[英]Python Pandas Dataframe - Iterating rows and adding dictionary issue
import pandas as pd
d = {'col1': [1, 2], 'col2': [3, 4]}
df = pd.DataFrame(data=d)
def calculation(text):
return text*2
for idx, row in df.iterrows():
df.at[idx, 'col3'] = dict(cats=calculation(row['col1']))
df
So as you can see from the code above I have tried a few different things. 因此,从上面的代码中您可以看到,我已经尝试了一些不同的方法。

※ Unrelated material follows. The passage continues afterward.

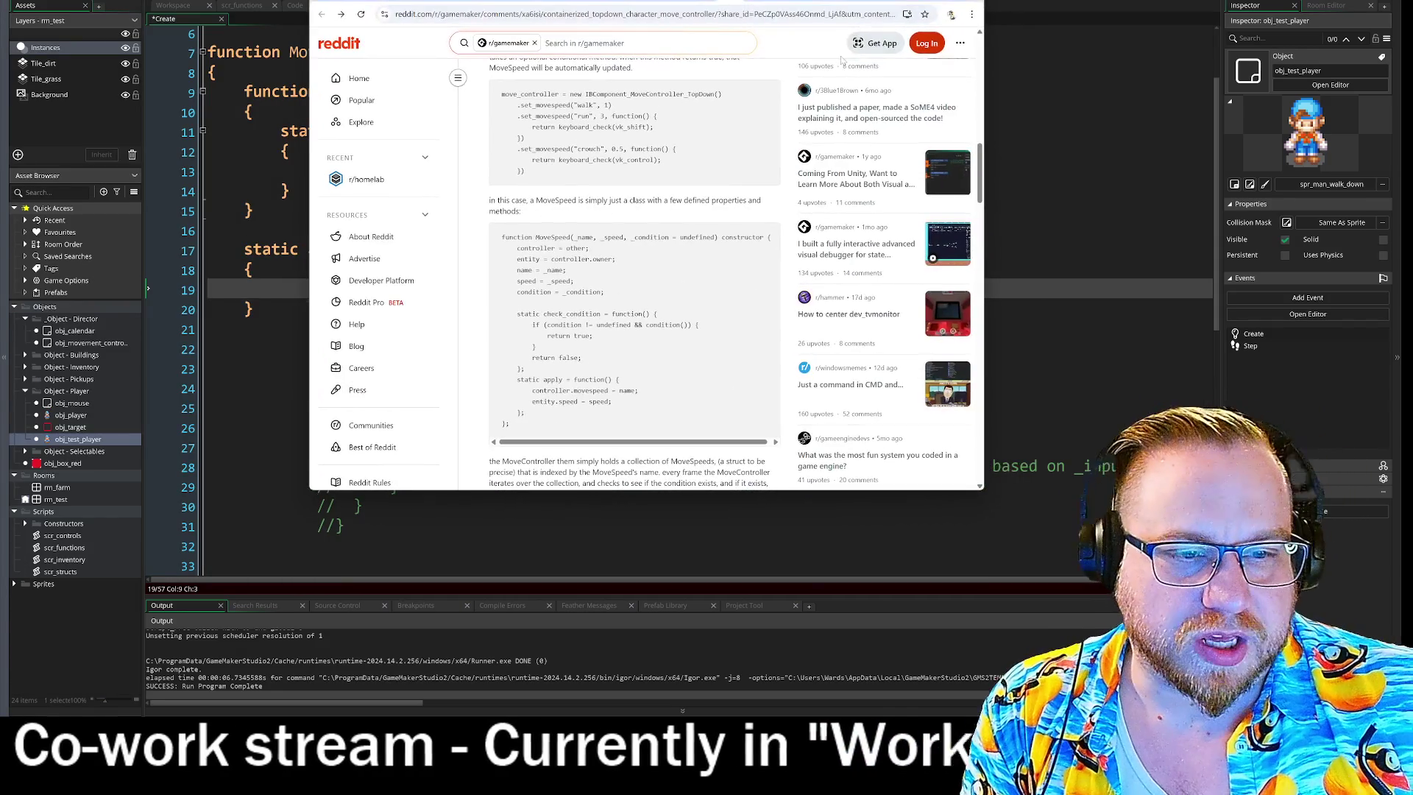
left_click_drag(528, 390, 681, 401)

Basically I am trying to get the dictionary in to col3. 基本上,我正在尝试将字典导入col3。
However, when you run for the first time on new dataframe - you get a 但是,当您首次在新数据框上运行时,会得到一个
col1 col2 col3
0 1 3 cats
1 2 4 {'cats': 4}
If you run the for loop again on the same dataframe you get what I am looking for which is 如果您在同一数据帧上再次运行for循环,您将得到我正在寻找的内容
col1 col2 col3
0 1 3 {'cats': 2}
1 2 4 {'cats': 4}
How do I go straight to having the dictionary in there to start without having to run the loop again? 如何直接在其中启动字典而不必再次运行循环?
I have tried other ways like df.loc and others, still no joy. 我尝试了其他方法,例如df.loc和其他方法,仍然没有乐趣。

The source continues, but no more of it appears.